%%

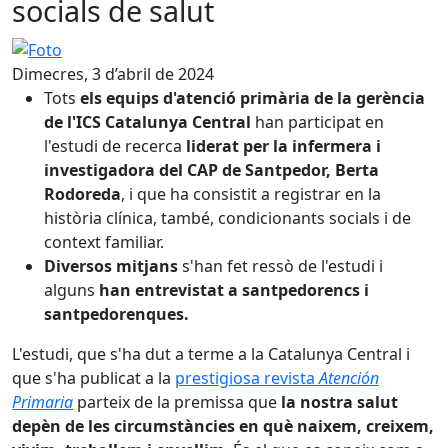
socials de salut
Foto
Dimecres, 3 d’abril de 2024
Tots
els equips d'atenció primària de la gerència
de l'ICS Catalunya Central
han participat en
l'estudi de recerca
liderat per la infermera i
investigadora del CAP de Santpedor, Berta
Rodoreda
, i que ha consistit a registrar en la
història clínica, també, condicionants socials i de
context familiar.
Diversos mitjans
s'han fet ressò de l'estudi i
alguns
han entrevistat a santpedorencs i
santpedorenques.
L'estudi, que s'ha dut a terme a la Catalunya Central i
que s'ha publicat a la
prestigiosa revista
Atención
Primaria
parteix de la premissa que
la nostra salut
depèn de les circumstàncies en què naixem, creixem,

%%

DESCRIPTION OF THE TASK
Exact copy, pictures excluded: repeat the lines from the top of the material through the line with "han entrevistat a santpedorencs i".

WRITTEN ANSWER
socials de salut
Foto
Dimecres, 3 d’abril de 2024
Tots
els equips d'atenció primària de la gerència
de l'ICS Catalunya Central
han participat en
l'estudi de recerca
liderat per la infermera i
investigadora del CAP de Santpedor, Berta
Rodoreda
, i que ha consistit a registrar en la
història clínica, també, condicionants socials i de
context familiar.
Diversos mitjans
s'han fet ressò de l'estudi i
alguns
han entrevistat a santpedorencs i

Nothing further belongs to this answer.